Purposes and Principles of Sentencing

[26] There are a number of major purposes that lie behind the sentence I am going to impose today. There is an important element of accountability in sentencing which aims to make you understand the harm done to the victim of your offending and the wider results of that on the community. There is a need to impress upon you that any similar behaviour in future by you will not be tolerated and to make it clear to others that there are serious consequences of such behaviour. In so much as you have not addressed the causes of your offending there is a need both to protect the community and encourage your rehabilitation.

[27] It is also important to recognise some of the principles that guide my decision today. There is the need to take into account the effect this offending has had on the

victims, recognising that that includes both B, her father and grandmother. That forms part of my consideration both of the seriousness of your crime and the seriousness of the way in which it was committed. Those considerations, however, sit alongside the need to sentence you in a way that is consistent with other similar offending.

Submissions

Crown Submissions

[28] Ms MacDonald, for the Crown, submits that there are five clear aggravating features of this offending: premeditation, vulnerability, breach of trust, the scale of the offending and the harm to the victim. All these matters, it is said, mean that the offending falls at the lower end of band four of the relevant tariff and the Court should adopt a starting point of 16 years imprisonment.

[29] The Crown suggests that any uplift for your previous convictions be a small one. The only mitigating feature identified by the Crown is your guilty plea. Ms MacDonald saw your plea, which came post committal, as being less than early in the process. As such she submitted that a discount of 15 per cent and certainly no more than 20 per cent was appropriate. The Crown also seeks a minimum period of imprisonment of up to one half the finite sentence in the interests of protecting the community and allowing the victim to complete her schooling without having to concern herself with parole hearings.

Offender’s Submissions

[30] Mr Blake, your counsel, noted that your offending involved the characteristics suggested by the Crown but that care had to be taken with those factors as they tended to overlap.

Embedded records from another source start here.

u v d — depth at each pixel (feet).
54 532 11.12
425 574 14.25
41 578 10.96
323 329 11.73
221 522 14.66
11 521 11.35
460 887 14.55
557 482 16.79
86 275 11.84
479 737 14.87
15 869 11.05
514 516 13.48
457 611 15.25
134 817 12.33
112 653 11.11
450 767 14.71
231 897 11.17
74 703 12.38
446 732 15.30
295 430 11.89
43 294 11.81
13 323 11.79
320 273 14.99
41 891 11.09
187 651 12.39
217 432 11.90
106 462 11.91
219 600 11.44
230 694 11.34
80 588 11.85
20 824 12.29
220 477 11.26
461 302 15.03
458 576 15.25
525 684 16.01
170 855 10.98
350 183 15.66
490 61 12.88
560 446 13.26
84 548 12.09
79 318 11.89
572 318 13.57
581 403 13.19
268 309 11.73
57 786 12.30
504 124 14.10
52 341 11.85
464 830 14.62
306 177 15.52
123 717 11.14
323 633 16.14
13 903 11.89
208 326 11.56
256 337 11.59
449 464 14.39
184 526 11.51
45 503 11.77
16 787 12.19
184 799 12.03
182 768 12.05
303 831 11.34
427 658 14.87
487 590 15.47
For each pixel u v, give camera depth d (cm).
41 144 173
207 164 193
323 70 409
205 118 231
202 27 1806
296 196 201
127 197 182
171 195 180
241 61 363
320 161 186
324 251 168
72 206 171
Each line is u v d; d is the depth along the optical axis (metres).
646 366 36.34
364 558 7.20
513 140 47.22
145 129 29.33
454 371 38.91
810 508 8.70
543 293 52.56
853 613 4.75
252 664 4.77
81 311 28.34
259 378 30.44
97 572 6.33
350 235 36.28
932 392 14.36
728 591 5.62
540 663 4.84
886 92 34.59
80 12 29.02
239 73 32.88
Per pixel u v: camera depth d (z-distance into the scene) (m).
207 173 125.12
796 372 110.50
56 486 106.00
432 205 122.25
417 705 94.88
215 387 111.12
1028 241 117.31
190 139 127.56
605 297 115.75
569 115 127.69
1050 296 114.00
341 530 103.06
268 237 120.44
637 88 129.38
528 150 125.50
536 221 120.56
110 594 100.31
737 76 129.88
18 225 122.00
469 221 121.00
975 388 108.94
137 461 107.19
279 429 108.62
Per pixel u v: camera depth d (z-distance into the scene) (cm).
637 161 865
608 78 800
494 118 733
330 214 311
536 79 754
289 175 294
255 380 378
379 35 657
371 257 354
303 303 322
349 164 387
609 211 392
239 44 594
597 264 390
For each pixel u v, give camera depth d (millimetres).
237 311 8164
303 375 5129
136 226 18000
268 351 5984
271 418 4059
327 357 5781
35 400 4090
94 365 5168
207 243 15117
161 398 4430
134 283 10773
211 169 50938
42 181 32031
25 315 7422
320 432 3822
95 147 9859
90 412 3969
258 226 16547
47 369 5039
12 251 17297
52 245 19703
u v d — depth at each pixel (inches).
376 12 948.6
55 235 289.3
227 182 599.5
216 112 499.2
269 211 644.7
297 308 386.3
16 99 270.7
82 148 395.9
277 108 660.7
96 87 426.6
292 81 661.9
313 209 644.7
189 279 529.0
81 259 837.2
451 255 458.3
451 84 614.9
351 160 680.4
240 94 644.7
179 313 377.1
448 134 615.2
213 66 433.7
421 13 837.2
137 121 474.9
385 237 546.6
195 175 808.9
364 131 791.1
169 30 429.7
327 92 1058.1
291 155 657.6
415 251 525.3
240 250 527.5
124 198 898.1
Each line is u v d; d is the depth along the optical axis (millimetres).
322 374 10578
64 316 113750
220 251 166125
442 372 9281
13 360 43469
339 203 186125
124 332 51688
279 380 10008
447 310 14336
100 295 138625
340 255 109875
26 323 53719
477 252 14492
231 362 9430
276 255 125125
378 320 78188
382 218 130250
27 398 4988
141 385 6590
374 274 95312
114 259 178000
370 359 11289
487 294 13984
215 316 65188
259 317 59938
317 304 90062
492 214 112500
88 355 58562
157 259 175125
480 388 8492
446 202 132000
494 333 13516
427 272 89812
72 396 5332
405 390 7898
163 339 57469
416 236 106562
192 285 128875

Mr Blake did accept, however, that the high end of possible starting points could be as much as 16 years imprisonment. Mr Blake submitted that your previous convictions had no real relevance to the present charges.

[31] It was his submission also that you expressed a willingness to plead guilty right from the very start, prior even to having seen a summary of facts, and that this merited a discount of around 20 per cent from the starting point. Mr Blake’s central submission was on the minimum period of imprisonment you should serve where he emphasised that imposing one should not be an automatic exercise. Were the Court to consider imposing one, his submission was, that it should be no more than 45 to

50 per cent of the sentence.

Sentencing approach

[32] The approach that I intend to follow in arriving at the appropriate finite sentence is that established by the Court of Appeal in several well-known cases. In brief, it involves considering the circumstances and seriousness of the offending you committed and setting what is known as a starting point with the aid of any guideline decisions or comparable cases. Then I need to consider if there are any mitigating features relevant to you, including, last of all, your guilty plea, which should reduce

that starting point.2

[33] Since there is multiple offending, I need to consider which offence to focus on and what effect the other offences should have on that sentence as well.

Tariff Case:

[34] The tariff case which provides guidance on the starting point for this kind of offending is the Court of Appeal’s decision in R v AM.3 In that case the Court of Appeal identified a number of factors relevant to assessing the seriousness of sexual offending.4 By making an assessment of those factors the Court can then assign the offending to one of the four bands suggested by the Court of Appeal in order to set a starting point. The bands for sexual violation in this case are:

(a) rape band one: 6–8 years;

2 R v Taueki [2005] 3 NZLR 372 (CA); and R v Clifford [2011] NZCA 360; [2012] 1 NZLR 23.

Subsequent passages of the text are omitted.